▶ **Reading text**
━━━━━━━━━━━━━━━━━━━━━━━━━━━━━━
A Ciguapa (pronounced see-GWAH-pah) is a mythological creature of Dominican folklore. They are commonly described as having human female form with brown or dark blue skin, backward facing feet, and very long manes of smooth, glossy hair that covers their bodies. They supposedly inhabit the high mountains of the Dominican Republic.

Overview 
These creatures have nocturnal habits. Also, due to the position of their feet, one can never quite tell which direction the beings are moving by looking at their footprints. Some people believe that they bring death, and it is said that one should not look them in the eye, otherwise the person is at risk of being bewitched permanently. The only vocalization made by ciguapas is said to be a kind of whine or chirping.

Ciguapas are considered to be magical beings, beautiful in appearance to some, yet horrendous to others. All sources agree that they are wild creatures. They are compared in many cases to mermaids: beautiful yet cruel, and far from innocent. Deceitful and ready to capture the wayward traveler, it is said that they are so beautiful that they can lure men into the forest to make love with them, only to kill them afterward. Legends have suggested that some are benevolent and wish not to kill trespassers, though not much evidence supports this claim. Even today, one can still find inhabitants who confirm having sighted a ciguapa. Some also state that she is hard to find and locate due to her backwards feet, so she is almost impossible to track unless you know to follow the feet backwards.

Lore states that the only way to capture a ciguapa is by tracking them at night, during a full moon, with a black and white polydactylic dog (called a cinqueño dog).
━━━━━━━━━━━━━━━━━━━━━━━━━━━━━━
▶ **Records provided**
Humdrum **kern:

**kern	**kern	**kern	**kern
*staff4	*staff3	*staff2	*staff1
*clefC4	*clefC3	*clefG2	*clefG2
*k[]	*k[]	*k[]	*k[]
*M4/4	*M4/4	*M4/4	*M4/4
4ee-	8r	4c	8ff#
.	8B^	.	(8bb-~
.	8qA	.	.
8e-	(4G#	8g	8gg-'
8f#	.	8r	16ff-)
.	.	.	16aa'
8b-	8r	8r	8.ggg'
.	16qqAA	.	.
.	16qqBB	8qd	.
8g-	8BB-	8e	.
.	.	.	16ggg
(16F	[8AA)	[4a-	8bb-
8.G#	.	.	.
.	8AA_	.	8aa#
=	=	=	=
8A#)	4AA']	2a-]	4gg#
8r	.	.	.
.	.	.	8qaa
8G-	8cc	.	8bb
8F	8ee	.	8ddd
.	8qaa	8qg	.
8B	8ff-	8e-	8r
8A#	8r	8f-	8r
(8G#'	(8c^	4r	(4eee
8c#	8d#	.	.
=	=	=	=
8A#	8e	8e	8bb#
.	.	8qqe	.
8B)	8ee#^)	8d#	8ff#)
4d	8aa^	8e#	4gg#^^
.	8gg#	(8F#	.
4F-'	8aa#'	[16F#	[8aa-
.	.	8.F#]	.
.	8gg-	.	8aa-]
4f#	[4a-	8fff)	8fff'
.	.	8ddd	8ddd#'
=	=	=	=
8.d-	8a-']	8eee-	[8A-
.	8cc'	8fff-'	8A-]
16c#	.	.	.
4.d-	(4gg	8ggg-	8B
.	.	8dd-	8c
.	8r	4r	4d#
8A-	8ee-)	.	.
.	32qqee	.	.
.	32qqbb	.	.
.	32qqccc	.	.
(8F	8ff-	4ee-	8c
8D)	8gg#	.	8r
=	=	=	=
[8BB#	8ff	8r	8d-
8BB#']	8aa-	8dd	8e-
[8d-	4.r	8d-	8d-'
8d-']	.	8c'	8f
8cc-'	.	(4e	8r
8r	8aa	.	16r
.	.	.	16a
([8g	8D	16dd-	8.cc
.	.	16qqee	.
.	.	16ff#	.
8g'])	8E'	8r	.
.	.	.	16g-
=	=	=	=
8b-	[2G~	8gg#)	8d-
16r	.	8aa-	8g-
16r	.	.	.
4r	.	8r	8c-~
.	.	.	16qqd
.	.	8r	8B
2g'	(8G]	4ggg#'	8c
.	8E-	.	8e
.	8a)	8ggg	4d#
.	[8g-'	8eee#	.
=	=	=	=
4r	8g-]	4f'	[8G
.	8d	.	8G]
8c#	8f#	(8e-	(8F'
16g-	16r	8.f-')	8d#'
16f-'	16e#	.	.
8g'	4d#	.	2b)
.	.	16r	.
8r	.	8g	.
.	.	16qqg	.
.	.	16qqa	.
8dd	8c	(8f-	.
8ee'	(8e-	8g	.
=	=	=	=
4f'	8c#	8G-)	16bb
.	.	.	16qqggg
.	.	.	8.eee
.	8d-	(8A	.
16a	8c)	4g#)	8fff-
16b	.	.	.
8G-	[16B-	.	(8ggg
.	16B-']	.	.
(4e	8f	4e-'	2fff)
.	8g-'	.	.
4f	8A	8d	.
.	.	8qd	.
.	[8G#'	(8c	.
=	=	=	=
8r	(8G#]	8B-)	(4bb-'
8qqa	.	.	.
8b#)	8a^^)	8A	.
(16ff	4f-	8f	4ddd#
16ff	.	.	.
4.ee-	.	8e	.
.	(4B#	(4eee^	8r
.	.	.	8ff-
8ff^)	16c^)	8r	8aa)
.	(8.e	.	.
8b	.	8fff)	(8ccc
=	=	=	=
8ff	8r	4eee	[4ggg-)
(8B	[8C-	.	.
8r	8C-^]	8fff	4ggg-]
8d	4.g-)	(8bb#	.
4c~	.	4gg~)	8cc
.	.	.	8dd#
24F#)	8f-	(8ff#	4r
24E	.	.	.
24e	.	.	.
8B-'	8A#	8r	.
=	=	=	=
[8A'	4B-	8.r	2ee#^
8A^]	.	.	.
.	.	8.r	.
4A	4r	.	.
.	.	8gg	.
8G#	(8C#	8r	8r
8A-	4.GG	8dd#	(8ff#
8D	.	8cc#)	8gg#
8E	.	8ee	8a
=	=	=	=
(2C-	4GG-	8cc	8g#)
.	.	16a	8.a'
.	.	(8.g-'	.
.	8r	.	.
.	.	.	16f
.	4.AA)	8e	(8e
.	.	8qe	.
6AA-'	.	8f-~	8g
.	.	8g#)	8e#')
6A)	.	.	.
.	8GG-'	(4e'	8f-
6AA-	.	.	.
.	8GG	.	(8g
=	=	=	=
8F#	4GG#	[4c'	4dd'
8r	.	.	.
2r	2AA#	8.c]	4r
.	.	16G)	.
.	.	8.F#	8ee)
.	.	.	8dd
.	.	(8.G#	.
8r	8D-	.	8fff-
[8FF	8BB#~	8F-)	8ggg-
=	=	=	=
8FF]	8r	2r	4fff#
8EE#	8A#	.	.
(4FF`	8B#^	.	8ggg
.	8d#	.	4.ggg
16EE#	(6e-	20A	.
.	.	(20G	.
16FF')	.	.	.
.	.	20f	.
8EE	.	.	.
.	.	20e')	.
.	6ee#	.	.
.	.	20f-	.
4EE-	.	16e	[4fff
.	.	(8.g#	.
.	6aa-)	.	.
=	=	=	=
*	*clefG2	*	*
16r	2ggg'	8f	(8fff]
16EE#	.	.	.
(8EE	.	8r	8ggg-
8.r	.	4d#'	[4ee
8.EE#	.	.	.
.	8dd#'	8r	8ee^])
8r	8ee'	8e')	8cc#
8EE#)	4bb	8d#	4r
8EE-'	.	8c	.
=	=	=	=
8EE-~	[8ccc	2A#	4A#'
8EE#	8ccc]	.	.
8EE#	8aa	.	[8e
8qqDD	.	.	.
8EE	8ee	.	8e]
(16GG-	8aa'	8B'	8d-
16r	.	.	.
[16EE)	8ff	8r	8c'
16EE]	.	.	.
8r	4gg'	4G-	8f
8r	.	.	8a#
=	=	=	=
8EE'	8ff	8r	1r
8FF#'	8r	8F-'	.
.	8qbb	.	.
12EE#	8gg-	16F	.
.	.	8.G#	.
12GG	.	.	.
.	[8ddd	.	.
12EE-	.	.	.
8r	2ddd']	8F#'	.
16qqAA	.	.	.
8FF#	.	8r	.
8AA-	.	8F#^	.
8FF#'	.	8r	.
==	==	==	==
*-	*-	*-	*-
━━━━━━━━━━━━━━━━━━━━━━━━━━━━━━
▶ **Actions to take**
- 1) Rewrite the paragraph of the Ciguapa text that begins "These creatures have nocturnal habits" as a short bulleted list that keeps its main facts.
- 2) From the Ciguapa text, extract the passage starting at "A Ciguapa (pronounced" and ending at "whine or chirping.", copied word for word.
The records have no connection to the Ciguapa text.

▶ **Final results**
- 1)
- Ciguapas are active at night.
- Because their feet face backward, their footprints don't reveal which direction they are moving.
- Some people believe they bring death.
- Looking one in the eye is said to risk permanent bewitchment.
- Their only sound is said to be a whine or chirping.

- 2)
A Ciguapa (pronounced see-GWAH-pah) is a mythological creature of Dominican folklore. They are commonly described as having human female form with brown or dark blue skin, backward facing feet, and very long manes of smooth, glossy hair that covers their bodies. They supposedly inhabit the high mountains of the Dominican Republic.

Overview 
These creatures have nocturnal habits. Also, due to the position of their feet, one can never quite tell which direction the beings are moving by looking at their footprints. Some people believe that they bring death, and it is said that one should not look them in the eye, otherwise the person is at risk of being bewitched permanently. The only vocalization made by ciguapas is said to be a kind of whine or chirping.